Faiyet
Faiyet

Reputation: 5471

Mockito JUnit test for simple api call

I consider myself a novice at unit-testing, completely new to Mockito and junit. I have to write unit-tests for some simple api-calls. But my test seems somewhat pointless to me, I can't tell where I am going wrong. I have added a method to an existing web-service, ManagerWS.java , See Below.

ManagerWS.java Method:

public String healthCheck(String userId) { 
    String healthCheckUrlEndpoint  = this.baseUrl()+"/health";
    logger.debug("Calling health check: {}", healthCheckUrlEndpoint);
    HttpHeaders healthCheckHeaders = new HttpHeaders();
    healthCheckHeaders.setContentType(MediaType.APPLICATION_JSON_UTF8);
    healthCheckHeaders.add(USER_KEY, userId);
    healthCheckHeaders.add(TOKEN_NAME, TOKEN_VALUE);
    healthCheckHeaders.add(Constants.ACCEPT_LANGUAGE_HEADER, LocaleContextHolder.getLocale().toString());
    healthCheckHeaders.add(CORRELATION_HEADER, myService.get(AppLoggingMDCService.LOG_KEY_REQUEST_ID));
    HttpEntity<Object> request = new HttpEntity<Object>(healthCheckHeaders);
    ResponseEntity<String> response;        
    try {
        response = makeRequest(HttpMethod.GET, healthCheckUrlEndpoint, request, String.class); 
    } catch (Exception e) {
        logger.error("Exception encountered during health check", e);
        throw e;
    }       
    logger.debug("RESPONSE : http status: {} - body: {}", response.getStatusCode(), response.getBody());
    return response.getStatusCode().toString();
}

The logic is simple. Construct the url, create headers and add headers to the request. make the request and extract the status-code from the response. Here is my test. NOTE: the class is using @RunWith(SpringRunner.class) and I am using @Mock for dependencies and @InjectMocks for the local instance ManagerWS. ManagerWS.java is the service calss being tested.

## [STORED DATA]
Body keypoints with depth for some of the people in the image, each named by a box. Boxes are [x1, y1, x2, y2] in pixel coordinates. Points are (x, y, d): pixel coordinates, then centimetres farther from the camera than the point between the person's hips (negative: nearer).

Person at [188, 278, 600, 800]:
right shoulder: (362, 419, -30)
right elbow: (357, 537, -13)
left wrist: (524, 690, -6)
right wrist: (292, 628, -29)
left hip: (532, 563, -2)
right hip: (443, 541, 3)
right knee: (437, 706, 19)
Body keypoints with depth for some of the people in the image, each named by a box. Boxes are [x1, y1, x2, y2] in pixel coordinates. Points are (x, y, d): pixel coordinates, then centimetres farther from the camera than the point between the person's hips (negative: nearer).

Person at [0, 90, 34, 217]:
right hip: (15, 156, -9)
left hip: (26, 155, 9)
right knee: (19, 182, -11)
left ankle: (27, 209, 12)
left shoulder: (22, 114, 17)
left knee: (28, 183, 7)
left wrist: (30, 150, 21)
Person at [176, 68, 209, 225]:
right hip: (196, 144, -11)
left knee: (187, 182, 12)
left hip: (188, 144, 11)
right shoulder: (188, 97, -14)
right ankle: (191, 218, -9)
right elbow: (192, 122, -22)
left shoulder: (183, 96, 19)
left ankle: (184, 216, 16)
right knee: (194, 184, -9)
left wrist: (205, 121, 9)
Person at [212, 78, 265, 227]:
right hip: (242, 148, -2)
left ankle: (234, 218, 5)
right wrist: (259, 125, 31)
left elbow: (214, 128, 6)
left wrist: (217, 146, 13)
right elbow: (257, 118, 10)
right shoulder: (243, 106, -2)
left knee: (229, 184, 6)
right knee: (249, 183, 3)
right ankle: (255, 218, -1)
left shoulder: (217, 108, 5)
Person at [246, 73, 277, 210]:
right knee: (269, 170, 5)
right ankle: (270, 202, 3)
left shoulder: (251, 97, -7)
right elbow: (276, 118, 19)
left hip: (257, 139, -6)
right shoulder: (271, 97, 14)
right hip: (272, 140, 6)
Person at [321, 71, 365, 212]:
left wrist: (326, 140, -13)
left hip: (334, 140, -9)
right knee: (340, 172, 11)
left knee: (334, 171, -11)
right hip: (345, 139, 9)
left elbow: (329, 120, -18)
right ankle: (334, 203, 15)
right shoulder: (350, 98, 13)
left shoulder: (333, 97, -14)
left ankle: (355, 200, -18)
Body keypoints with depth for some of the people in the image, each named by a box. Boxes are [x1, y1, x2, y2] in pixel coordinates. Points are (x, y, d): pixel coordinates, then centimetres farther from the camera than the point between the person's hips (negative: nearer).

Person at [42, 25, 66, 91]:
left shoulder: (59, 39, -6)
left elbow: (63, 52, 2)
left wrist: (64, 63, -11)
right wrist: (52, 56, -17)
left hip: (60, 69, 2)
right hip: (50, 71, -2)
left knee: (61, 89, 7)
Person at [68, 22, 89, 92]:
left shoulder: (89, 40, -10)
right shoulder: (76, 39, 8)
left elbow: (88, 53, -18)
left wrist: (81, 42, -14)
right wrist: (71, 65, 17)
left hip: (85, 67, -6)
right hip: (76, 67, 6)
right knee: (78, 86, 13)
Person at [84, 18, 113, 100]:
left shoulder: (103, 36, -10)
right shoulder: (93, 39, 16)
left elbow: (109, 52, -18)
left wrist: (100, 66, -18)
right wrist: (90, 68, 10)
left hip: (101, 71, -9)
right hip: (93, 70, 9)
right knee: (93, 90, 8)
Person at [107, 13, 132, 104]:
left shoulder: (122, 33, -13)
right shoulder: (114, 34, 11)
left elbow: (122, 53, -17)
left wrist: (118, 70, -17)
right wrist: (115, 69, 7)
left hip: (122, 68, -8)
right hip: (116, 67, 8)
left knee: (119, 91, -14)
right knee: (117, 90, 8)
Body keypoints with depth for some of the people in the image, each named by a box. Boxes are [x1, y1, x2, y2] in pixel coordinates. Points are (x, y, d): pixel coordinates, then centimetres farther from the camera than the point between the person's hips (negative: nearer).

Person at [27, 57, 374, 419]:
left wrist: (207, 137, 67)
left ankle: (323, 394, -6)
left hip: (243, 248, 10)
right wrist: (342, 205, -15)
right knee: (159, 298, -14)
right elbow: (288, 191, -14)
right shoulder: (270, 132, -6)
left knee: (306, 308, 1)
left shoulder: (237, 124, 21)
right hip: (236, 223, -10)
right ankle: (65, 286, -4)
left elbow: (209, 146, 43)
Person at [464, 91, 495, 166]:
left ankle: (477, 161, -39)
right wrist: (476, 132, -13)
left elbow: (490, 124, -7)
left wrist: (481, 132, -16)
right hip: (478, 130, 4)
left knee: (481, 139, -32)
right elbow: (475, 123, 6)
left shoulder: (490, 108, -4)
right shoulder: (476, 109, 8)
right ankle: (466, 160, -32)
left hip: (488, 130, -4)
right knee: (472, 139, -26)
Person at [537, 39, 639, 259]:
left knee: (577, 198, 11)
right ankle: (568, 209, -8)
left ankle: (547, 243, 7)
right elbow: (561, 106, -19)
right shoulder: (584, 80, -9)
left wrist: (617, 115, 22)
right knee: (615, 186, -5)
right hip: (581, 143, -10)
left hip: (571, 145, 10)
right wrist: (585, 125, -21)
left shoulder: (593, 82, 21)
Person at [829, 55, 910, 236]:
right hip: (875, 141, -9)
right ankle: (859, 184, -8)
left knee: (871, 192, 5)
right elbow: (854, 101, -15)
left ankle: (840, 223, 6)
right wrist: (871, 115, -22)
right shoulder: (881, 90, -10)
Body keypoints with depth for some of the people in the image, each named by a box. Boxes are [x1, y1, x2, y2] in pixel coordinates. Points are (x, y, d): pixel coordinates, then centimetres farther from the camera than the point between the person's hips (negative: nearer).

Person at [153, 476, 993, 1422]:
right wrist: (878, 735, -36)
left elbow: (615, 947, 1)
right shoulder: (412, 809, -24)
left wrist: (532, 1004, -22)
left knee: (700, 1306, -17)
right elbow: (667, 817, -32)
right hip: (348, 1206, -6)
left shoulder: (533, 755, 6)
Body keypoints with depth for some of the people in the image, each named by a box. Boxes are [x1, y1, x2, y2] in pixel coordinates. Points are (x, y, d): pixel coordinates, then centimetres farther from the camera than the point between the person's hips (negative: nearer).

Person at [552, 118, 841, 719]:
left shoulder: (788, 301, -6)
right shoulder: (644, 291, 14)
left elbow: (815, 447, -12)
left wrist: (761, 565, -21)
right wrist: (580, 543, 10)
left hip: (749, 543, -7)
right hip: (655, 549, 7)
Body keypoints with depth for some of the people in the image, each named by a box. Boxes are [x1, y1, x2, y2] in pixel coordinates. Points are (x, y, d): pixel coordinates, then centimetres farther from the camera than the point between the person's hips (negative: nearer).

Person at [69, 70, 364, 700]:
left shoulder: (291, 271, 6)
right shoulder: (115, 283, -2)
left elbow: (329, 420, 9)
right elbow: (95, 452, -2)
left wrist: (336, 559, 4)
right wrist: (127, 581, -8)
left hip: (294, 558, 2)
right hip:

## [TASKS TO PERFORM]
a - Reproduce a passage from the Mockito post: begin at the words "I consider myself" and stop after "ManagerWS.java , See Below.".
b - In the Mockito post, which annotation does the author use for the local instance ManagerWS?
c - Extend the Mockito post from where it stops.

## [RESULTS IN ORDER]
a -
I consider myself a novice at unit-testing, completely new to Mockito and junit. I have to write unit-tests for some simple api-calls. But my test seems somewhat pointless to me, I can't tell where I am going wrong. I have added a method to an existing web-service, ManagerWS.java , See Below.

b - @InjectMocks

c -
TEST-CLASS TEST-Method:

    @Test
    public void testHealthCheck() throws Exception {
    //Given
    managerWS = new ManagerWS(templateFactory, configParamService, mdcService, env);    
    String url = "http://baseurl/health";
    HttpHeaders headers = new HttpHeaders();    
    HttpEntity<Object> request = new HttpEntity<Object>(headers);   
    ResponseEntity<String> response = new ResponseEntity<>(HttpStatus.OK);
    //when
    when(managerWS.makeRequest(HttpMethod.GET, url, request, String.class)).thenReturn(response);
    String actualStatus = response.getStatusCode().toString();  
    //then
    Assert.assertEquals("200",actualStatus);
}

To me this test seems stupid (for want of a batter word). I basicall set the status to give a "200" and assert that what i set is "200". That is not really making much sense.To me it literally does nothing. I tried using spy(ManagerWS.class). But I am literally grasping at straws without the full understanding.

SonarQube still complains with "Not covered by unit tests". I cam completely stumped as to how else to write this test. I also have to do similar tests for three other calls.

I am a total novice to testing and I cannot see my mistake. Please advise.

Upvotes: 1

Views: 4513

Answers (1)

davidxxx
davidxxx

Reputation: 131456

SonarQube still complains with "Not covered by unit tests".

Your unit test doesn't test from the entry point of the method to test : healthCheck(String), so it is not covered by unit tests. Besides, you also mock the part of the method that you want to test :

when(managerWS.makeRequest(HttpMethod.GET, url, request, String.class)).thenReturn(response);

So indeed your approach looks wrong.
In fact, writing an unit test for this code looks wrong too or at least looks like a white box test with few value.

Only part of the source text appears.